Top of RECORDS TO USE
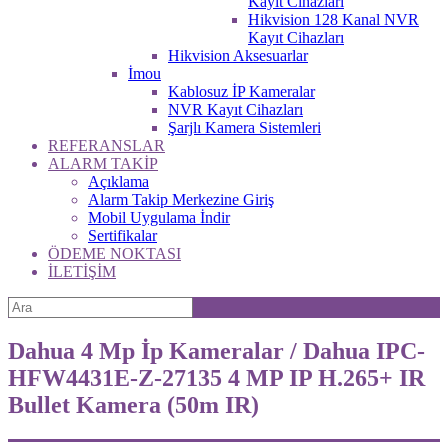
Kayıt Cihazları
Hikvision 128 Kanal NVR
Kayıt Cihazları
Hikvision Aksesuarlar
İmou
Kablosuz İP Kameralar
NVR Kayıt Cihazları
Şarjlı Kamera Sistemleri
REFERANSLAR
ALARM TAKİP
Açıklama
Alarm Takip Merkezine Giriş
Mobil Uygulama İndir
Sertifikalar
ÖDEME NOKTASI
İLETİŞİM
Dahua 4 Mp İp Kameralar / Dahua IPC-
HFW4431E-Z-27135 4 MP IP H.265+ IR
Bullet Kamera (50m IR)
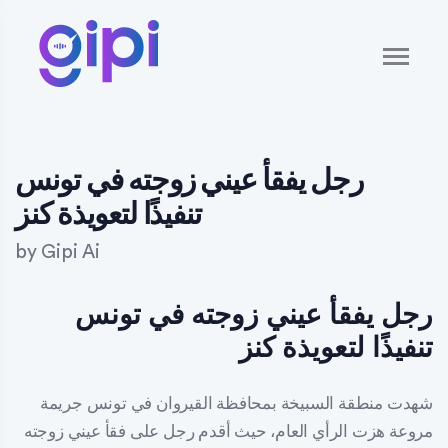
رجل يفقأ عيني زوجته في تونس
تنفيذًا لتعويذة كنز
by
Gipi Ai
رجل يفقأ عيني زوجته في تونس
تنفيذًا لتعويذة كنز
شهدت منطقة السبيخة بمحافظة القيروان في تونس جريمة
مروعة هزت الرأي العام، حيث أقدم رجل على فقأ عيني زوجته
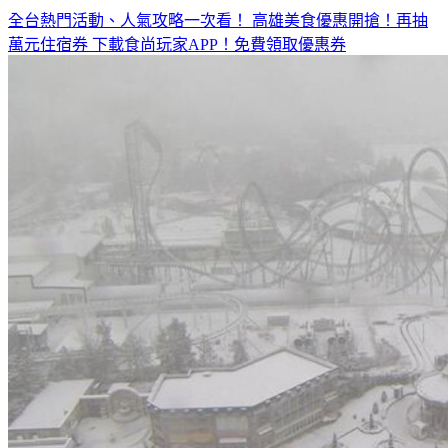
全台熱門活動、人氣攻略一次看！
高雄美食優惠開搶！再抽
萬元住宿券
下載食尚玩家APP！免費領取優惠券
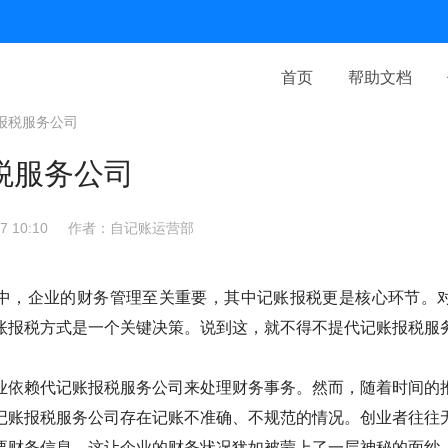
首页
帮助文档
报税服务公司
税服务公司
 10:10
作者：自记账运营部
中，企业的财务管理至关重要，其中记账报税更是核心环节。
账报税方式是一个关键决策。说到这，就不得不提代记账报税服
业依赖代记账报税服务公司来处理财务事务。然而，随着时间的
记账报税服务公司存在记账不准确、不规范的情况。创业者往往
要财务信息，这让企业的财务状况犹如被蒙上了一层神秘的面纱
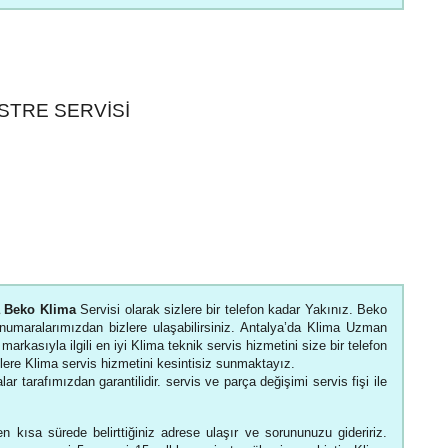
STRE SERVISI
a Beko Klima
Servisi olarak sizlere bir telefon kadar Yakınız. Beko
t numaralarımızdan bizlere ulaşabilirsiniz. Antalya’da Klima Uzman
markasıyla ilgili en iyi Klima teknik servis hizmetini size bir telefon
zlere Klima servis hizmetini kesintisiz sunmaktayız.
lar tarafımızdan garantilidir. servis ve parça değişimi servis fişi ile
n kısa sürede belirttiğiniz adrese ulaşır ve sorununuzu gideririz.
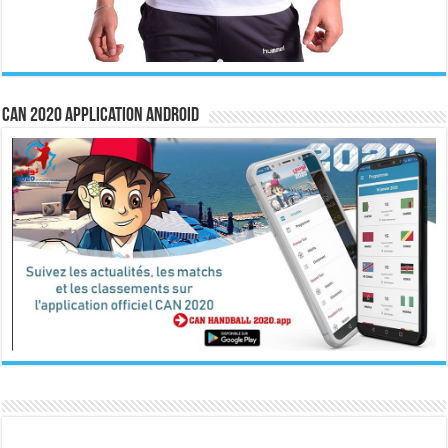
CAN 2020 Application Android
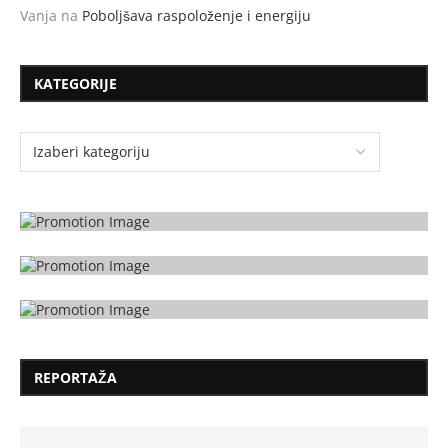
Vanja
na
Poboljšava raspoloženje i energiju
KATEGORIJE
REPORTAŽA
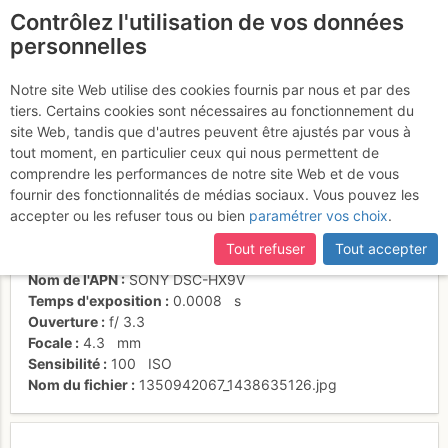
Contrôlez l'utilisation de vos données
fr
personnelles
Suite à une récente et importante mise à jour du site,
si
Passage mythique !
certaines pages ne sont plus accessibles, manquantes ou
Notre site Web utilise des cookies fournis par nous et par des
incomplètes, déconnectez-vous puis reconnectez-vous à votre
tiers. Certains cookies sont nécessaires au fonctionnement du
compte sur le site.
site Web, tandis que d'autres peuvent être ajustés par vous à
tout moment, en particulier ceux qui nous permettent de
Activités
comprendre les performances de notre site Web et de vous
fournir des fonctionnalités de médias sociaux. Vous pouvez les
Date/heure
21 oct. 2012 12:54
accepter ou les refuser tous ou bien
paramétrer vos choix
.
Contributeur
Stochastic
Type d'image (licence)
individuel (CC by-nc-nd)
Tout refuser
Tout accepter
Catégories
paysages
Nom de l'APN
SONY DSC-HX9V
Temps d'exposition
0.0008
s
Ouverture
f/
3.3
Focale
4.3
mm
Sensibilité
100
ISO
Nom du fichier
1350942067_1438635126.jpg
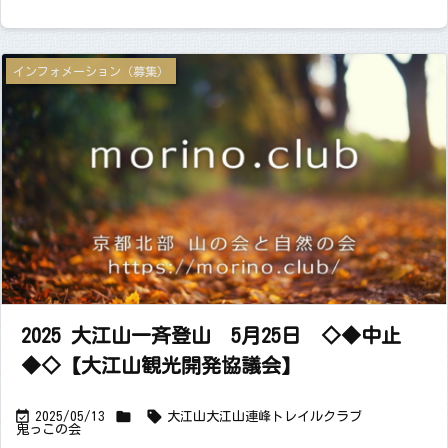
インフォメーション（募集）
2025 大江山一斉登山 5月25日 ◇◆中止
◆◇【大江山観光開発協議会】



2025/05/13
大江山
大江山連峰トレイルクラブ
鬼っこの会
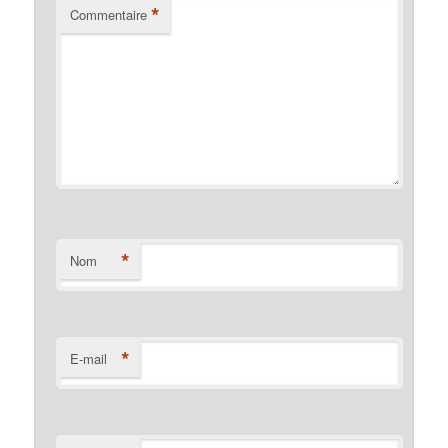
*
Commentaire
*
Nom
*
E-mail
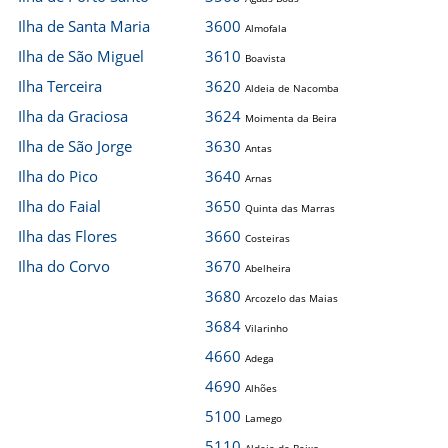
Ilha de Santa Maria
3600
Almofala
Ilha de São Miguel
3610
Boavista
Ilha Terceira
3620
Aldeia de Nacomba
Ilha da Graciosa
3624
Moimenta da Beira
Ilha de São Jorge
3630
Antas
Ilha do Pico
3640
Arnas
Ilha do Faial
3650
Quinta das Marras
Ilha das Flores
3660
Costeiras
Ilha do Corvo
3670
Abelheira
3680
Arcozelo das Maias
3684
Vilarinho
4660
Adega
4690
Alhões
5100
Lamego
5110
Bottom of RECORDS TO USE
In the material above, which lines contain "Hikvision"? Copy each of them.

Hikvision 128 Kanal NVR
Hikvision Aksesuarlar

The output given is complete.